§ PASSAGE SHOWN:
────────

# how to import outlook backup file



## originale (Sep 18, 2004)

I have to do a recovery and have backed up Outlook to my external backup service. I am not sure how to re-open outlook and my messages. Somebody told me to import the file back into outlook. I seem to be able to do that and can see the file but still can't open it. there must be another step that I'm missing. Another person told me to open outlook and point the file there- didn't work.

so, how do you import teh outlook file with message and address book, etc back into outlook after a re-install so that you can read it all?

thanks


----------



## dan0703 (Jun 5, 2005)

*Pointing Outlook to you backup file*

If you open control panel, 

Click on Mail icon,

Click on Datafile

Then click add

Specify with type of file it is, usually it would be the first one

Then just select the folder where the .pst backup is located and it should work from there


----------



## originale (Sep 18, 2004)

*didn't work*

Did all that but still dont' see how you open that in outlook? This is the problem I always have- can save the file, see it, but nothing happens. How do I open it- and does it just add duplicate emails to what I already have- or replace them?

────────

§ ENTRIES SHOWN:
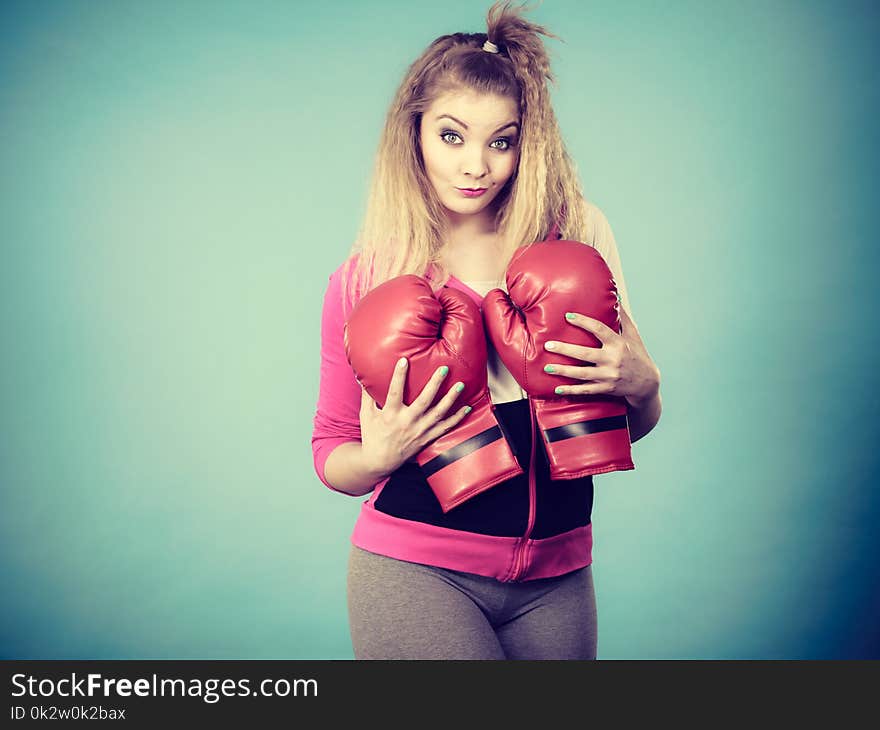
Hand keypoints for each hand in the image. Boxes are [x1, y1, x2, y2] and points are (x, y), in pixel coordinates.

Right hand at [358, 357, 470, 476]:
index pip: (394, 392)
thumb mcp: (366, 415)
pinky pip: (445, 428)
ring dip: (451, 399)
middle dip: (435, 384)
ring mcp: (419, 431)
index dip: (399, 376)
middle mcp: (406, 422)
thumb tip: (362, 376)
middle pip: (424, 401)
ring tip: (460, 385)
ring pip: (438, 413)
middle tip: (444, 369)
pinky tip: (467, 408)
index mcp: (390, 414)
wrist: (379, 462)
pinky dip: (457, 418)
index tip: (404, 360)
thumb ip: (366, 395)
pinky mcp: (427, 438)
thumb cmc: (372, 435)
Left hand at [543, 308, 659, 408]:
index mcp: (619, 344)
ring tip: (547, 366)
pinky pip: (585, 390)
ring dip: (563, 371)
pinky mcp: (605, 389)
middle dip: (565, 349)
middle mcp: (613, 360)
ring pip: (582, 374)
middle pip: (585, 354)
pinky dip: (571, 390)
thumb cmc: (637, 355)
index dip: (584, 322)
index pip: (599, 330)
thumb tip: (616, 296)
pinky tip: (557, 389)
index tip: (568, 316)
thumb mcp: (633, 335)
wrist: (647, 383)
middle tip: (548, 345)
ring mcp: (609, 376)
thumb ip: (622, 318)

────────

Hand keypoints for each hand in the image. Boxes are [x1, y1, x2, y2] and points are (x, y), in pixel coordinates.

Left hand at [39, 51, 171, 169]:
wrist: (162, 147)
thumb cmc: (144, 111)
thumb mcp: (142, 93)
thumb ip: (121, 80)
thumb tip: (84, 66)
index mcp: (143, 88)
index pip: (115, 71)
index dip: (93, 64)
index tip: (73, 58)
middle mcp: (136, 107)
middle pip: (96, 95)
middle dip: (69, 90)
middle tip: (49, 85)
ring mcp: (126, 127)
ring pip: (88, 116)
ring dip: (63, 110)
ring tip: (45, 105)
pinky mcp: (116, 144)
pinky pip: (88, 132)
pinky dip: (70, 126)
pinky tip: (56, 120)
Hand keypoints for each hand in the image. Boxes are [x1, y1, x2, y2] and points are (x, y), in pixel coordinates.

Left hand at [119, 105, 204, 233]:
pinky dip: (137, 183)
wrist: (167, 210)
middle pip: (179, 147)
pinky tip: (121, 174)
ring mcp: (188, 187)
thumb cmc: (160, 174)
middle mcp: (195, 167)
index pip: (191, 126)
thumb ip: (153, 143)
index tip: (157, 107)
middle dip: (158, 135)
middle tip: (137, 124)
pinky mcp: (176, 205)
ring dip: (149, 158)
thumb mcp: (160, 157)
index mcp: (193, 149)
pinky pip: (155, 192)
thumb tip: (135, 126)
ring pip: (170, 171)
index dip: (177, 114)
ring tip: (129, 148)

────────

§ WORK ORDER A:
Answer these questions about the Outlook backup thread, one per line:
(i) Where did originale back up Outlook?
(ii) According to dan0703, which icon in Control Panel should be clicked?
(iii) After clicking Datafile, which button does dan0703 say to click next?
§ WORK ORDER B:
Pick up the Outlook backup thread after its last post by writing the next reply.

§ OUTPUT A:
(i) To an external backup service.
(ii) The Mail icon.
(iii) Add.

§ OUTPUT B:
----------



## yustr (Sep 27, 2004)

If the file is a .pst then use this method:

open outlook>file>import/export>import from another program or file>personal folder file (.pst)>now browse to the .pst file>double click>choose one of the buttons (replace duplicates, etc.)>pick the folders (make sure you check "include subfolders")>choose current folder or pick another one>finish.


----------



## jernelsingh (Nov 29, 2004)

*re*



yustr said:


> If the file is a .pst then use this method:
> 
> open outlook>file>import/export>import from another program or file>personal folder file (.pst)>now browse to the .pst file>double click>choose one of the buttons (replace duplicates, etc.)>pick the folders (make sure you check "include subfolders")>choose current folder or pick another one>finish.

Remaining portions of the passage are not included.